Payment processors view the shift toward card not present as a risky move and, coupled with the perception that startups are also risky, tend to require extensive indemnities in the service agreement.

If the risk is too great for the payment processor, they may simply not provide card- not-present solutions at all.

Fortunately, Stripe and Braintree have been designed specifically products for the modern use case, and are easier to implement upfront.

Furthermore, if the tech company is successful and needs to scale, early implementation of a solution such as Stripe Connect will require less maintenance in the future.

Solution accounting for routing and revenue-sharing needs
In the new, on-demand economy, technology serves as a marketplace that facilitates convenience and expedited service, but in doing so, introduces a layer of complications as more parties are involved.

Within this new marketplace, payments must be routed from the customer to a variety of goods and services providers. These can include the merchant, which is a food service provider, the campus, in which it operates, delivery couriers, who provide the service, and the merchants’ employees. Furthermore, payments must be routed to the other various partners of each of these entities.

In addition to partners, a payments system must also account for any and all revenue sharing models.

To accommodate merchants, couriers, partners and rev-share models in a timely and accounting-friendly manner, the on-demand economy requires Stripe capabilities.

Stripe Connect is the only product designed specifically for marketplaces that serve and transact with users on many sides.

Understanding all costs associated with switching
Knowing that a modern solution is necessary, the next thing to consider is cost.
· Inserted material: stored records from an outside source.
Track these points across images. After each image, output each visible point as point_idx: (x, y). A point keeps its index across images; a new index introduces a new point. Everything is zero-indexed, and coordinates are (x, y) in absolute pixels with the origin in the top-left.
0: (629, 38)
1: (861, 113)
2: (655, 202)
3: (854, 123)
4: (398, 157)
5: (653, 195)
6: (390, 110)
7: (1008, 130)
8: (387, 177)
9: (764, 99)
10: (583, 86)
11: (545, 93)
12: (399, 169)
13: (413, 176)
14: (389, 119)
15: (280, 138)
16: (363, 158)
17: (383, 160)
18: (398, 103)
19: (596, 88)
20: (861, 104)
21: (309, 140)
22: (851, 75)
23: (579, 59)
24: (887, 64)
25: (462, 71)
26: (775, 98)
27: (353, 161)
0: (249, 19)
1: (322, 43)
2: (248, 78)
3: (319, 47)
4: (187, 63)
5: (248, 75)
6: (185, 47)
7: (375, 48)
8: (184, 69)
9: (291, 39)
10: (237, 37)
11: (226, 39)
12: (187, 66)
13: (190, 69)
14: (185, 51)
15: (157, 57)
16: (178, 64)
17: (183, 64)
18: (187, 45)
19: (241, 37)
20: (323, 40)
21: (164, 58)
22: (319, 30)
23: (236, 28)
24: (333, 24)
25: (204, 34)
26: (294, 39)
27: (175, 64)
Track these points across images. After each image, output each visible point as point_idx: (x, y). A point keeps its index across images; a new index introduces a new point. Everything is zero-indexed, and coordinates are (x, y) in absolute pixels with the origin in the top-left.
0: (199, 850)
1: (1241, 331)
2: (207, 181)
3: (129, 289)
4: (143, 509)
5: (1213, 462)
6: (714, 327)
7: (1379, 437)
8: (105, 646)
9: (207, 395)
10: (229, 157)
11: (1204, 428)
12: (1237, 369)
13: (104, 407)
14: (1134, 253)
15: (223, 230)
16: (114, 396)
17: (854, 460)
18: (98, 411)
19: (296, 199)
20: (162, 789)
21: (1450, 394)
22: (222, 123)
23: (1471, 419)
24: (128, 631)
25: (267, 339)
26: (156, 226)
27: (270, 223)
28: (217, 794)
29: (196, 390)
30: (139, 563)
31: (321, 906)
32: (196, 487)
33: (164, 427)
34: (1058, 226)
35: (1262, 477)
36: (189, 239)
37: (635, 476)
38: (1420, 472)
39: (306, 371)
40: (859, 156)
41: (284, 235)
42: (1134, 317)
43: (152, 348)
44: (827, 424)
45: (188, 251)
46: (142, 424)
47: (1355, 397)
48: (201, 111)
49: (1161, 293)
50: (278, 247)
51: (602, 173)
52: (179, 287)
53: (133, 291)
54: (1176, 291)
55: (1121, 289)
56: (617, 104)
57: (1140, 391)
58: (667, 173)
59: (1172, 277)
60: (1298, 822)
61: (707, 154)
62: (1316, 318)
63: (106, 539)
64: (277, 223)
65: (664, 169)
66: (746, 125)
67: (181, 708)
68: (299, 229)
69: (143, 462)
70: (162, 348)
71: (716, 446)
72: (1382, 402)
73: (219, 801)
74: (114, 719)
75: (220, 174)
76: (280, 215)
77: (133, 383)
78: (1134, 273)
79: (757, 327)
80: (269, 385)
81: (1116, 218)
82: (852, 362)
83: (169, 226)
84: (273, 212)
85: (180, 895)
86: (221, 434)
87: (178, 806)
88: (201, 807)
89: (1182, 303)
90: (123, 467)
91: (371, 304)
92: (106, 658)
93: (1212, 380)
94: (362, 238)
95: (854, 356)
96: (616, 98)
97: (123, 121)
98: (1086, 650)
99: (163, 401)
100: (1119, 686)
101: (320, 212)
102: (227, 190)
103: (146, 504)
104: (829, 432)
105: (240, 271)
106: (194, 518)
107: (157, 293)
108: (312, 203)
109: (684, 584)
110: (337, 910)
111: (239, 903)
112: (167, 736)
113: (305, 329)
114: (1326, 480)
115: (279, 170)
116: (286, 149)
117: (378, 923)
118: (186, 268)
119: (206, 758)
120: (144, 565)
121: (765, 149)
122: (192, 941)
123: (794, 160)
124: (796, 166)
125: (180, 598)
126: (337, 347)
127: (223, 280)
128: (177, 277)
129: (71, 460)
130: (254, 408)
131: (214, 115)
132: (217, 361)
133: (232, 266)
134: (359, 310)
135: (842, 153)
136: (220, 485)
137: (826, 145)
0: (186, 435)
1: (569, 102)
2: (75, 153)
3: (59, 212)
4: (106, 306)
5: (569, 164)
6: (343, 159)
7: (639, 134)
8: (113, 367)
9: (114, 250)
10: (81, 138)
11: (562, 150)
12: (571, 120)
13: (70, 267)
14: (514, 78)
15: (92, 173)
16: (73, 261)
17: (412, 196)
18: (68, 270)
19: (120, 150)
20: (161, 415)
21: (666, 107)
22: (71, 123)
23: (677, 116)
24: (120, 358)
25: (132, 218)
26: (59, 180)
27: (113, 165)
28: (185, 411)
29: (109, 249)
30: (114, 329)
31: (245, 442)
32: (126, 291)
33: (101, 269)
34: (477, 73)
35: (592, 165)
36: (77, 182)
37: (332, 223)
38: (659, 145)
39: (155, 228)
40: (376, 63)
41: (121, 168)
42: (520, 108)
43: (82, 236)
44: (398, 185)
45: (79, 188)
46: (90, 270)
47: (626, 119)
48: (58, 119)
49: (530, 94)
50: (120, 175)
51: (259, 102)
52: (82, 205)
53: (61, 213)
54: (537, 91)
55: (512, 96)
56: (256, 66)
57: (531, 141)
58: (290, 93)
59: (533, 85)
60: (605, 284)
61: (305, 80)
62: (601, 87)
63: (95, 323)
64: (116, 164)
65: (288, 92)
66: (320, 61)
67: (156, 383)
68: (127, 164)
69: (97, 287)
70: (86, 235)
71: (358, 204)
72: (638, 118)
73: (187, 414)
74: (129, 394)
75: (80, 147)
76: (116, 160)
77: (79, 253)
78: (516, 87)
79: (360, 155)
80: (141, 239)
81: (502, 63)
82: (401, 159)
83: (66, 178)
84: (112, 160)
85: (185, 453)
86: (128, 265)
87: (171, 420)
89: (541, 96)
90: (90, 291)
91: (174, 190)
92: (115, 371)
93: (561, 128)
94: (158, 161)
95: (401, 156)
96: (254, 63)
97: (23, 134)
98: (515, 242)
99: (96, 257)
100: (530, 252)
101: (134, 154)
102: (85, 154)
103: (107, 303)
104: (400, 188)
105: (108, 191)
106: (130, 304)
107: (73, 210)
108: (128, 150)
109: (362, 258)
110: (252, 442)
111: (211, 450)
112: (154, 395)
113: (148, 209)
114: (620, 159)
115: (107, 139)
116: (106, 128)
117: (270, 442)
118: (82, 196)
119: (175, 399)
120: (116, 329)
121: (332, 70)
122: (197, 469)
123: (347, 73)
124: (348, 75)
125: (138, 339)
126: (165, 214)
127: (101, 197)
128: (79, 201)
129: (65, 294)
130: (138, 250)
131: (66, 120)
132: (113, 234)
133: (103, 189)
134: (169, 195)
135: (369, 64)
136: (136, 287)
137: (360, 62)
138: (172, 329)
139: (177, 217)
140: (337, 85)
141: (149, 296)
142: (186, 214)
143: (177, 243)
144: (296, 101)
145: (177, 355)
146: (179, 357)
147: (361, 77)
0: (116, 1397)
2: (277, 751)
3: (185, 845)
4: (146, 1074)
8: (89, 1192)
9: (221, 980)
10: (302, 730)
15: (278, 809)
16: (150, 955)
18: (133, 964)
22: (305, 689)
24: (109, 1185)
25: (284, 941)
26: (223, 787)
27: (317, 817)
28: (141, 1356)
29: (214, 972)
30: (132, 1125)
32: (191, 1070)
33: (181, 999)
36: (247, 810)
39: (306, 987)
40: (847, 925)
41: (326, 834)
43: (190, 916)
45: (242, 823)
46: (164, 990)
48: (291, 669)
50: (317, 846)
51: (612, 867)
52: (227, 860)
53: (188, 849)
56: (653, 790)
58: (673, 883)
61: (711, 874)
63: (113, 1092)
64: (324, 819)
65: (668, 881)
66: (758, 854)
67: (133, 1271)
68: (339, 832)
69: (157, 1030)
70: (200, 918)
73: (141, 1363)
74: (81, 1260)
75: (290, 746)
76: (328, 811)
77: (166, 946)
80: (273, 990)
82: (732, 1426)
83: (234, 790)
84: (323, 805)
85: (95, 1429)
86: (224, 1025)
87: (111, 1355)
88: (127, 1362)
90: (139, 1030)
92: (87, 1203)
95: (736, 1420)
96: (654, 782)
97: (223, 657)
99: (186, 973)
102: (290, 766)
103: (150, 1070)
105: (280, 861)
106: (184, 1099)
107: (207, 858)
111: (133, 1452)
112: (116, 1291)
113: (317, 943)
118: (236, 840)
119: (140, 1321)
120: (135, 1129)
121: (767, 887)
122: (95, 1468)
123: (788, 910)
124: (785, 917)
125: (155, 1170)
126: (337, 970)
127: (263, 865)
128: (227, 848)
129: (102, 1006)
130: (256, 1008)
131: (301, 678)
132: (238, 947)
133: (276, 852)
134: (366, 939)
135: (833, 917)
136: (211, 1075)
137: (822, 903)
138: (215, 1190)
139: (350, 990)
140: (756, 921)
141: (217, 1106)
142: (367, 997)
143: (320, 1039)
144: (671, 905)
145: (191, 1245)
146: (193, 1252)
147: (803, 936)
But the cost of switching anything, especially at a startup, weighs heavily on everyone’s mind.

You will want to assess every option and reassure the finance team that this is necessary and well worth the cost.

To navigate concerns about burn rate, determine the true processing costs incurred by your current processor.

You will find it is much more expensive than you initially thought.

By analyzing past statements, you will find that most traditional processors charge annual fees or have monthly processing minimums.

Additionally, traditional processors charge a subscription fee to access gateways for card-not-present transactions.

When we determined the apparent and hidden costs of our previous processor, we were even more appreciative of Stripe’s clear, straightforward pricing.

Make most of solution
The implementation of a new solution is an opportunity to reassess, reevaluate and reallocate.

There is so much more to Stripe Connect than its immediate selling points.

To understand its full capabilities, have the entire team, including non-programmers, read over the API docs. This can lead to unanticipated outcomes.

For example, we did this during the decision-making process, and learned that Stripe could streamline many more of our processes than just credit card payments from customers.

Also, Stripe supports ACH (automated clearing house) and ApplePay.

Ensuring quality of user experience during switch
Once you have decided to switch, the migration process begins.

Implementing a comprehensive migration plan will ensure that the user experience is not compromised.

For us, the quality of our user experience would be negatively impacted if users were required to re-enter their card data. Therefore, a successful migration to Stripe Connect meant that our users’ data, past and present, would be automatically transferred.

This entailed extracting user data from our previous payment processor and uploading it to Stripe, all while maintaining compliance with PCI standards and regulations.

Being extra cautious, we chose to deploy Stripe in phases to eliminate downtime during the transfer.

Final checklist
The implementation of technology to solve universal challenges should create a win-win situation.

Consumers are offered a better, more convenient way to buy, and merchants gain a competitive advantage to drive growth and increase revenue.

For tech companies developing and managing the platforms that make this possible, routing payments to multiple parties is absolutely crucial.